If a plan also provides payments for non-medical expenses, an employee can be reimbursed for the premiums for the medical care portion of the policy. The cost of the medical portion must be separately stated in the policy or billed on a separate statement.
Which insurance premiums can’t be reimbursed?
Not every insurance policy is eligible for HRA reimbursement. For example, employees can’t be reimbursed for premiums for:
- Life insurance
- Policies providing payments for loss of earnings
- Policies for loss of life, limb, vision, and the like
- Policies that pay a guaranteed amount weekly, for a stated number of weeks, if the insured is hospitalized for sickness or injury
- The medical insurance coverage included in vehicle insurance.
Which out-of-pocket expenses can’t be reimbursed?
Out-of-pocket expenses may include any qualifying medical expenses that the employee’s insurance plan doesn’t already cover or anything the insurance company expects them to pay. The IRS list of eligible medical expenses is long, but it also has a shorter list of expenses that don’t qualify for the deduction and therefore aren’t reimbursable under an HRA.
- Childcare for healthy children
- Cosmetic surgery not necessary to improve a deformity related to a congenital abnormality, a personal injury, or a disfiguring disease
- Future medical care (beyond the end of the year)
- Hair transplants
- Health club dues
- Medicines and drugs from other countries
- Nonprescription medicines and drugs (except insulin)
- Nutritional supplements
- Teeth whitening
Weight-loss programs unless the weight loss is a treatment for a specific disease diagnosed by a physician (for example, obesity, hypertension, or heart disease).
Are there instances where expenses deemed “qualified” might not be reimbursed?

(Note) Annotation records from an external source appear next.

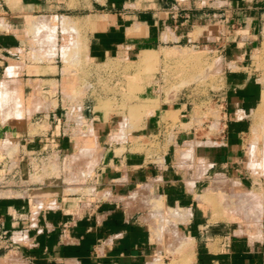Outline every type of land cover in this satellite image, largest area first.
<instances>
[{
    "label": "rangeland",
    "instance_id": "rangeland-1",
    "mask_svg": "<svg viewBox=\"0 0 264 264\" xmlns=\"http://www.w3.org/2000/svg\"><path fill=\"white\" fill-rule=\"evenodd\" d=\"M81 1L87 2L0 0V37L8 39L4 43L8 46L0 44V48L10 52L5 60L0 58V70L5 75L13 63L18 66L12 67L14 77H10L12 99L16 98L15 108L23 106L16 109L21 118L14 111L9 120L0 108V198L20 202L44 197L50 202L62 197L91 199L93 186H106L101 172L107 169L109 156L116 170L126 171L122 176L117 173L113 186L127 181L128 165L148 172L133 186H161L160 179L150 174L171 162L186 186H207L197 194V210L210 215V224L218 226L226 244L263 240L264 23L258 29L239 25L223 29L197 17L189 23L188 46L158 48L159 27L154 25L158 17L151 13L137 18L122 12L144 7L154 12L160 0H125L126 5L114 0V8L108 10L111 15L96 13L106 8L96 5L93 16ZM195 2L207 6L209 1ZM33 23L38 28H31ZM54 26L56 30H50ZM171 39L175 38L163 36L165 42ZM222 39L248 44L237 46L229 62L223 59L221 47H213ZM228 75L240 77L239 88L258 92L254 106L241 115L244 124L231 147L222 142L230 119L236 117L228 112L222 95ZM49 115L57 118L49 121ZM146 132L151 136L143 138ZM58 137L66 143L52 140ZM224 145L232 158L221 167L218 150ZM79 147L89 150V157L78 166L72 156L79 154ZM93 147L97 153L90 157ZM159 198L146 190L141 202L136 197L130 207L149 228L153 251L146 263L190 264L192 241L180 244L169 236L181 231L180 237L187 239L178 224L187 222L191 213L183 207H168Z\"/></svg>",
    "mask_w": 264,
    "mask_h": 264
},
{
    "label": "crops",
    "instance_id": "crops-1",
    "mask_svg": "<svg viewBox=\"0 0 264 264\" xmlns=\"http://www.w3.org/2000/svg\"><path fill=\"white\" fill-rule=\"evenodd\" d=\"M208 1H217L221 6H216V2L196 6L195 0H160L161 3L155 6L154 12H149L144 7V10L137 12L123 10L122 14L142 18L141 16L152 13L154 17H158L154 20V25L159 27L155 34L158 48L188 46L191 42L187 39L191 34L189 23L197 17L204 22L209 19V22L223 29L230 25L258 29L264 23L262 0ZM81 2L88 5L89 16H93V7L96 5L106 7L104 12L96 11L105 15H111L108 10L114 8V0ZM123 2L126 5L127 1ZM31 6L35 7V4ZM127 7L123 5V9ZM167 34L175 39L165 42L163 36ZM228 41L222 39L213 44V47H221L220 50L225 55L223 59L232 62V58L236 56V47H243L248 43L237 42L234 45ZM6 42L7 37H0V44H3L1 46H8L4 44ZM5 55H10V52L0 48V58L3 56L5 60ZM3 77L0 70V80ZM239 78L225 76L226 85L222 93L228 112L237 117L230 119L227 137L222 141L229 147L236 142L243 127L241 115L254 106L252 100L258 94L257 90L247 92L239 88ZM56 118V115H49L48 120ZM152 132L155 133V129ZM145 134L148 133H144L143 138ZM52 140L66 143L59 137ZM227 146L218 150L221 167H225L232 158L230 150L227 152L225 149ZM114 161L112 156L106 158L107 169L102 170V175L99 174L106 186H93L95 189L93 188L91 199L62 197L50 202L49 197H44L42 201L20 202L0 198V264H147V255L153 251L149 228L138 212L130 208L134 206L136 197L141 202L146 190L152 191L153 196L160 197L166 206L183 207L191 213L187 222L178 224V227H182V233L193 243L189 250L190 264H264V228L261 241L241 239L226 244L218 226L210 224V215L197 210V194L207 186H186L179 179L178 170L171 162L164 169H157L150 174L160 179L161 186H133L142 176L145 178L148 172L141 170V167L135 170L129 165V169L126 168L129 172L127 181L120 186H113L115 178H118L117 173L122 176L126 172L124 169L116 170L113 167ZM35 206L41 208L35 210Z\"/></svg>",
    "mask_w": 264,
    "mask_h": 264
},
{
    "label": "bare ground",
    "instance_id": "bare-ground-1",
    "mask_svg": "<svg viewBox=\"0 0 264 264\" xmlns=\"http://www.w3.org/2000/svg\"><path fill=\"white\" fill-rule=\"evenodd\" d=\"M43 18H45V17H41V19H43ZM43 20H44L43 23H45V19H43ZM46 20H48V19H46ZM50 20H51V18H50ZM40 21H41V22H40ZM40 21H39V22L42 24V20H40ZM51 21H52V22H55V20H54V21L51 20ZM51 21H50V22H47V21H46V22H47V24L49 23V25H50V24H51ZM59 21H61V20H59ZM64 21H65V22H66V21L68 22V19H66V20H64ZM62 22H63V20H62ZM62 22H61V23H62ZM69 22H70V21H69ZM54 24H55V23H54ZM54 24H53V25H54ZM63 24H64V23H63ZM70 24H71V22H70ZM3 25H4V24H3ZM3 25H2V26H3ZM51 25H52V24H51ZM51 25H50V26H51ZM66 25L69 26V23H66ZM71 25H74V24H71ZM4 26H6V25H4ZM32 26H33V28H35V27L38 28V23H37L36 26H35L34 23H33V24H31V28H32ZM44 26H45V25H44ZM42 27H43V24H42ZM42 27H40V28L42 29ZM52 27H53V26H51L50 28H52ZM56 27H57V26H56ZM61 27L63 28L64 25H61ZM72 27H73V26H72ZM72 27H71V28H72ZM43 28H45V27H43ZM46 28H47V26H46ZM50 28H48V29H50ZM73 28H74V27H73ZM73 28H72L71 30H74ZM35 29H36V28H35ZM41 29H40V31H41ZM54 29L56 30L55 26H54L53 29H50V30L55 31ZM64 29H65V31H66V30H67V27H65ZM64 29H62V30H64ZM68 29H70V28H68ZM50 30H49V31H50ZM38 31H39V29H38ZM53 31H52V32H53ZM39 33H40V32H39ZM39 33H38V34H39ZM50 33H51V31H50ZM36 34H37V33H36ZM40 34H42V33H40ZM53 34H54V32H53ZM44 35H45V32H44ZM41 36H43V34L40 35V37H41ZM40 37H37V40H38V38H40ZM46 37L48 38L47 34H46ZM46 37H45V38H46ZM53 37H54V36H53ZM42 38H44V37H42ZM49 38L52 39L51 36H50V34H49ZM49 38H48V39H49ZM54 38H55V37H54ZM54 38H53V39H54ZM55 40H56V39H55ZM65 40H66V39H65ZM40 41H41V40H40ZM43 41H44V40H43ZM43 41H42V42H43ZM36 42H37V41H36ZM45 42H46V41H45ZM48 42H49V40H48ZM48 42H47V44H48ZM39 43H41V42H39ZM49 43H51V42H49ZM41 44H43V43H41ZM64 44H65V43H64ZM73 44H74V43H73ZM51 45H52V44H51ZM77 45H78V44H77ZM52 46H54V45H52ZM64 47H65V46H64ZM74 48H75V47H74ZM54 49H55V48H54ZM63 50H65V49H63ZM74 50H75V49H74ZM74 50H73V51H74ZM50 51H51V50H50ZM50 51H49V52H50ZM54 51H56V49H55ZM61 51H62V50H61ZM85 51H86V50H85ZM51 52H53V51H51ZM65 52H66V51H65ZM65 52H64V53H65ZM53 53H54V52H53ZM53 53H52V54H53ZM86 53H87V52H86ZM67 54H68V53H67ZM67 54H65V55H67ZM61 56H62V58H63L64 55L62 54ZM65 57H67V56H64V59H65ZM84 57H85V56H84ZM71 58H72V57H71ZM71 58H70V59H71ZM66 59H67V58H66ZM88 59H89V58H88ZM143 59H144V58H143ZM74 60H75V59H74ZM76 61H77V60H76ZM84 61H85V60H84ZM70 62H71V61H70ZM13 64H14V63H13ZM13 64H12V66H11L10 68H12V67L14 68V66H15V67H18V66H16V65L13 66ZM10 68H9V69H6V71H5V75H4V77H3V79H2V81H1V83H0V108H1L2 116L4 117V115H5L6 119L8 118L7 120H9V118H10L11 115L13 114L12 112H14V111H15V112H14L13 115H15V116H20V113H19V115H16V114H18V112H16V109H19V108H15V105H14V103H16V102H15V101H16V98H15L14 100L12 99V96H13V95H12V94H13V89H12L11 87H13V85L11 86V84H13V83H12L11 81H12L13 79L10 80V77H11V75L13 76L14 73L12 72V71H13V68H12V70H11ZM16 70H18V69H16ZM15 72H17V71H15ZM16 74L18 75L19 73H15V75H16ZM13 77H14V76H13ZM14 90H16V89H14ZM14 97H15V96H14ZM17 99H20V98L17 97ZM11 100L13 101L12 104H10V103H11ZM17 102H19L20 104H19V106H18V103H17L16 107H20V105L22 104L21 101H18V100H17ZM37 103H38V104H37ZM13 105H14V107H13ZM33 105H34V103H33ZM36 105H39V101H38V102L36 101ZM21 107H23V106L21 105ZM21 107H20L19 110H21ZM17 111H18V110H17ZM19 112H20V111H19ZM11 113H12V114H11ZM22 113H24V109H23V111H21V114H22ZM13 115H12V116H13ZM9 116H10V117H9ZM22 116H23V115H22ZM13 118H14V117H13ZM18 118H19V117H17V119H18ZM20 118H21V116H20ZM20 118H19V119H20ZM3 119H4V118H3ZM19 119H18V122L20 121ZM5 121H6V120H5ZM114 139H115V137H114ZM9 141L11 142V140H7V142L5 141V142L7 143V145H8V143L10 144ZM114 141H115V140H114ZM6 143H5V144H6ZM84 144H85V143H84ZM4 146H5V145H4ZM8 146H10V145H8ZM92 146H93V145H92ZM95 146H96V145H95ZM11 147H12V146H11ZM3 148H4V147H3ZM93 148H95V147H93ZM96 148H97V147H96ZM96 148H95V151H93V149H92V151H90V157L92 156V154H93V155H94V154L96 155V153H97ZM6 149H10V148L8 147V148H6ZM6 149L4 148L3 150H6ZM79 149H80V147H79ZM81 149H82V148H81ZM81 149H80V151L77 150V152H78L79 154H77V155H74V154H73V156H72V157H73V160H72V161H73L74 163H77L78 166H79V164H80V163H79L80 160H82V159L86 160V159L89 157V155H88V151H89V150H86V149H82V150H81ZM12 150H13V148H12ZM99 150H100V149H99ZM10 152H11V151H10ZM10 152H9V153H10ZM93 152H94V153H93ZM98 152H99V151H98ZM75 154H76V153H75ZM98 155H99V154H98ZM72 157H70L69 159H72ZM95 157H96V156H95ZM69 159H68V160H69ZM90 159H92V158H90ZM96 159H97V158H96ZM69 161H70V160H69ZM69 161H68V162H69ZM72 161H71V162H72ZM86 161H87V160H86ZM96 161H97V160H95V162H96ZM80 162H81V161H80ZM89 162H90V161H89ZM78 163H79V164H78ZM81 163H82V165H83V161H82ZM84 164H85V163H84ZM88 164H89V163H88ZM91 164H92V163H91ZM80 165H81V164H80ZM85 165H86V164H85ZM89 165H90V164H89ZM89 165H87V166L89 167ZM93 165H94V164H93ZM71 166H73V165H71ZM78 166H77V167H78ZM69 167H70V166H69ZM80 167H81V166H80ZM90 167H91V166H90ZM90 167H89V168H90ZM79 169H80V168H79ZM81 169H82V168H81ZM84 169H85V168H84ZM77 170H78V169H77ZM89 170H90V169H89ZM89 170H88V171H89ZM91 170H92V169H91ZM71 171H72V170H71ZM79 171H80V170H79ZM79 171H78V172H79ZM76 172H77V171H76ZM84 172H85V171H83L82 173H84ZM73 173H74V171H73ZM79 173H80V172H79ZM85 173H86V172H85ZM74 174H75V173H74ZM75 175H76V174H75ZM82 175H84V174H82ZM76 176H77V175H76ZM78 177H79V176H78ZM84 177H85V175H84L82 178H84ZM79 179H80V178H79ZM250 195H251V194H250ZM151 197H152V196H151ZM154 199H155V197L153 198V201H154ZM159 199H160V198H159ZM152 203H153V202H152ZM154 205H155V204H154ZM172 210H173V209L170 210V208H169V213H170V211L173 212ZM157 211H158V210H157ZM157 211H156V213H158ZM167 211H168V210H167ZM165 214H166V213H165ZM176 214H178V213H176ZM170 215H171V214H170ZM154 217H155V216H154ZM157 217H158V215H157ZM157 217H156V218H157ZM167 217H168V214H167ZM178 217H180V216H178ZM183 217H184V216H183ZM244 217H245V216H244ZM156 218H155V219H156ZM158 218H159V217H158ZM166 219H167V218H166ZM164 220H165V219H164ZM174 220H176V218H175ZM180 220H182V218H180ZM160 221H161V220H160ZM165 221H166V220H165ZM177 221H178V219H177L175 222H177ZM156 222H157V221H156ZM156 222H155V223H156ZM168 222H169V221H168ZM157 223H158V222H157ZM157 223H156L155 225H157ZM159 223H160V222H159ZM165 225H166V224H165ZM163 226H164V224H163ZM166 227H167V225H166ZM161 228H163V227H161ZM158 229H159V228H158ZM156 230H157V228H156ZM153 231H155V230H154V227H153ZM158 231H159V230H158ZM180 233H181V231H180ZM180 233H179V234H180ZM172 234H174V237H172V235L170 234V236H169L170 239H173V238H174V239L178 240V242L180 241V242H179L180 244L185 243L186 241L189 242V239H182V238L180 237V235L178 234V232H174V233H172ZM154 237H155V236H154ZM156 237H157V236H156ZM155 240H156V239H155ZM158 240H159V238H158ZM158 240H156V242H157ZM181 242H182V243H181ZM186 243H187V242H186ZM185 246H186V245H185ZM181 247L183 248L184 246H181ZM181 247L178 248V249H181ZM169 248H170V247H169Z\"/></svg>",
    "mask_w": 264,
    "mask_h": 264
}]
</instances>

Most HRAs cover medical expenses that qualify for the tax deduction, but employers are permitted to exclude specific costs that would be deductible. Employees should review the list of reimbursable expenses in their employer’s plan document.
Whose expenses can be paid with an HRA?
Employees generally can receive reimbursement for qualified medical expenses they’ve paid for themselves, their spouses, and their dependents. Spouses and dependents must have their status when they incurred the expense, or the employee paid it.
The IRS has announced that amounts paid for personal protective equipment (e.g., face masks, hand sanitizer, and sanitizing wipes) for the primary purposes of preventing the spread of COVID-19 are considered qualified medical expenses. Because most HRA’s don’t roll over year-to-year, these might be things that employees can choose to stock up on before the new plan year starts to take full advantage of their benefits.
What kind of documentation is required for reimbursement?
Employees need to substantiate their out-of-pocket expenses when seeking reimbursement—in other words, prove that the expenses qualify for reimbursement. Depending on which kind of out-of-pocket costs your employees are paying for, they’ll need to submit different documents to get them reimbursed. Documentation could be a receipt or an invoice.
An employee can generally satisfy this requirement with documentation from an independent third party that states:
- the employee has incurred a medical expense,
- the date it was incurred, and
- the amount.
In some cases, a doctor’s note stating the item is medically necessary will be required. For these items to qualify for reimbursement, the doctor’s note usually needs to include
- The specific names of the items recommended
- What medical condition the item is treating (it cannot just be for general health and wellness) and,
- Signature of a licensed medical practitioner
An employee can also usually satisfy the requirement by submitting an explanation of benefits from an insurance company that indicates the date of the service and the employee’s out-of-pocket expense for the service. The IRS also has approved the use of HRA-dedicated credit or debit cards to “auto-substantiate” claims.